Book Review: The Bride of Almond Tree

by Robert Hillman

Jean Moir

This novel is about suffering, love, and courage. It is set in Almond Tree (a small town in south-east Australia), Hiroshima, London, and Moscow, in the years following the end of the Second World War.
Beth Hardy is a committed Marxist. She is trapped by the security services, and imprisoned for taking photos of a potential nuclear test site. She is sent to Moscow as part of a spy-exchange deal. Once there, she becomes disillusioned with Russia and Stalinism. She supports dissident groups by samizdat, copying banned texts by hand.

Initially Beth persuades the man who loves her to support her political activity, stressing that she has no need of a boyfriend. But his loyalty and courage visiting her in prison in Australia and Moscow awakens her capacity to love him for himself.

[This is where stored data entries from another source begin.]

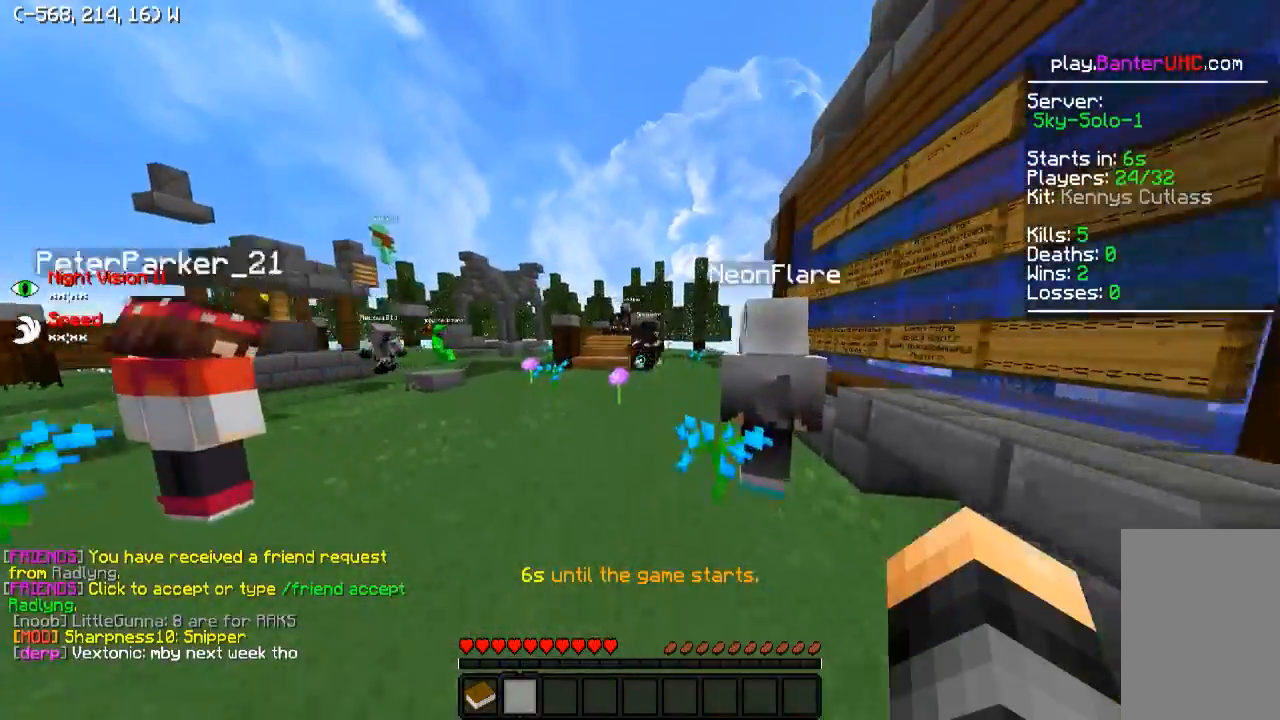
{"keys": ["w"], "events": []}
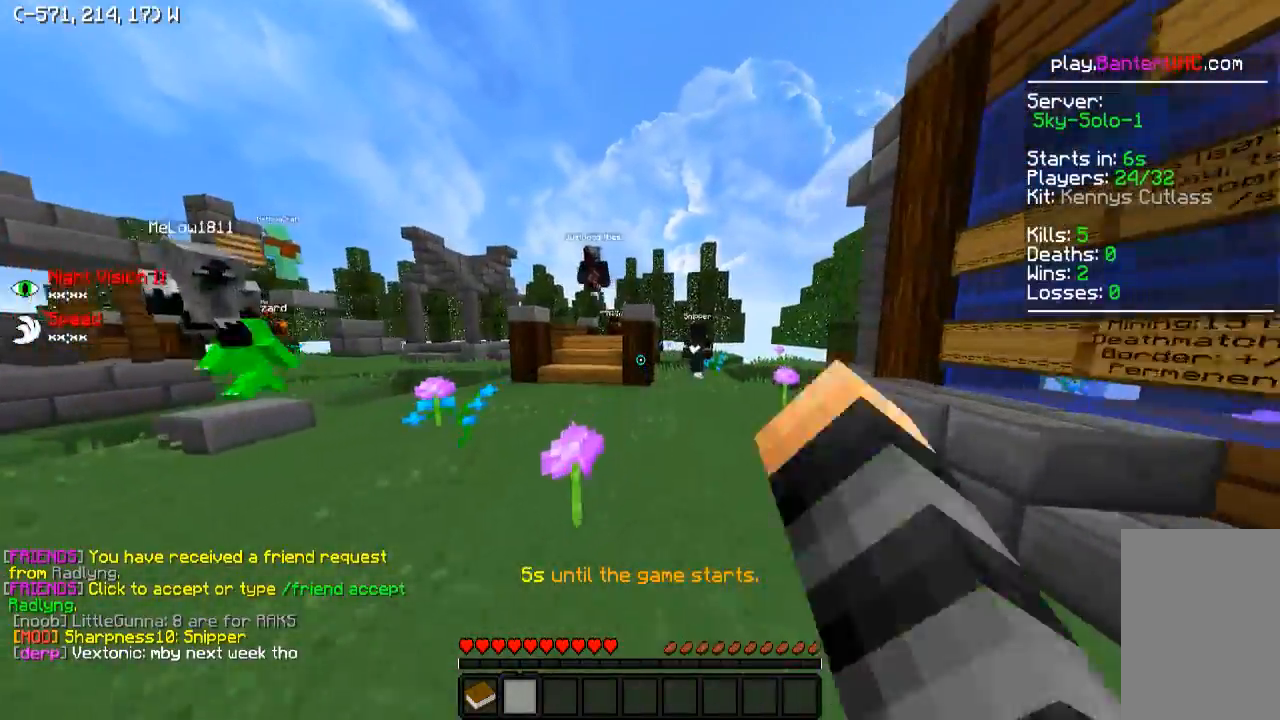
{"keys": ["w"], "events": [[300, "a", "down"], [450, "a", "up"]]}
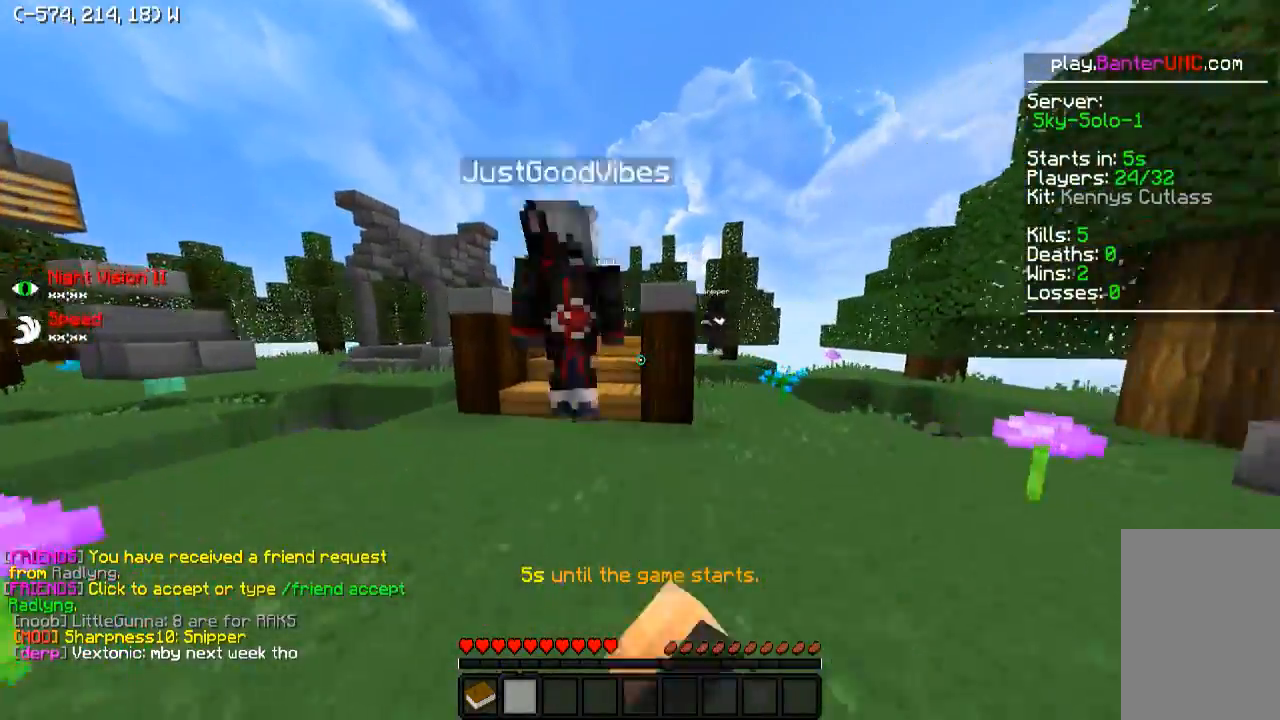
{"keys": ["w"], "events": [[100, "a", "down"], [300, "a", "up"]]}
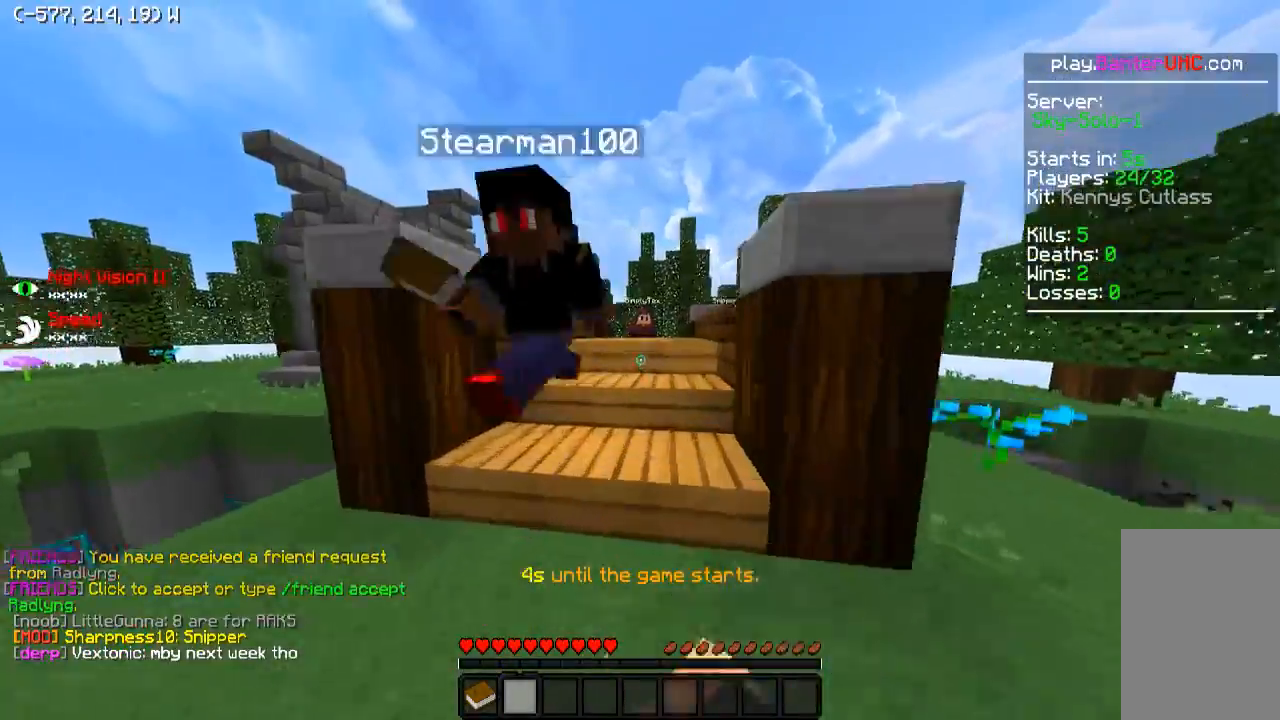
{"keys": ["w"], "events": []}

Wesley George Fox Heavenly Grace Cunningham (Wes) is a Quaker, returned from non-combatant duties in the war. Like other Friends in Almond Tree, he is known for his quality carpentry and building. People ask him about his faith. Should he contribute wood for burning an effigy (not of Guy Fawkes, but a Japanese general)? Should he use physical force to defend Beth from insult or injury? He is described as “a Quaker with a red tinge”. He shows great courage queueing day after day in ice and snow in the hope of seeing Beth in prison. After her release, and convalescence in London, Beth returns to Almond Tree and marries Wes.

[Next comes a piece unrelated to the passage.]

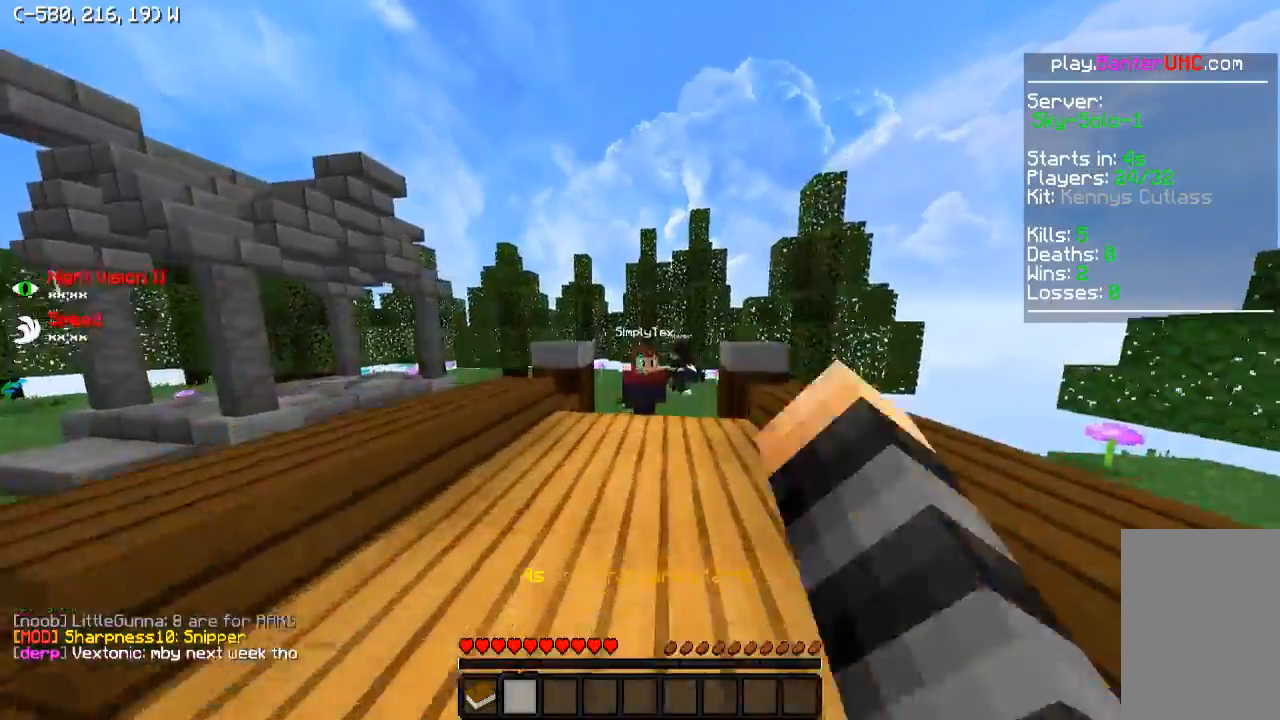
{"keys": ["w"], "events": [[250, "a", "down"], [450, "a", "up"]]}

Patty is Wes’s sister. She works as a volunteer nurse in Hiroshima, helping radiation victims. Wes says that as a Quaker she believes God wants her to do this, and she can never escape this task. She marries Kado, a Japanese doctor who lost his wife and four children to the bomb.

Deeply aware of the risks of deformity, Patty and Kado nevertheless have the courage to have two children. Both are born with minor, treatable conditions; indeed, their son heals without intervention. The children are sent to Almond Tree to have a better chance of growing up uncontaminated. Kado dies suddenly from an undiagnosed cancer. Patty continues work, dividing her time between Hiroshima and Almond Tree, but finally succumbs to radiation sickness.

The book is beautifully written, with great immediacy and vividness.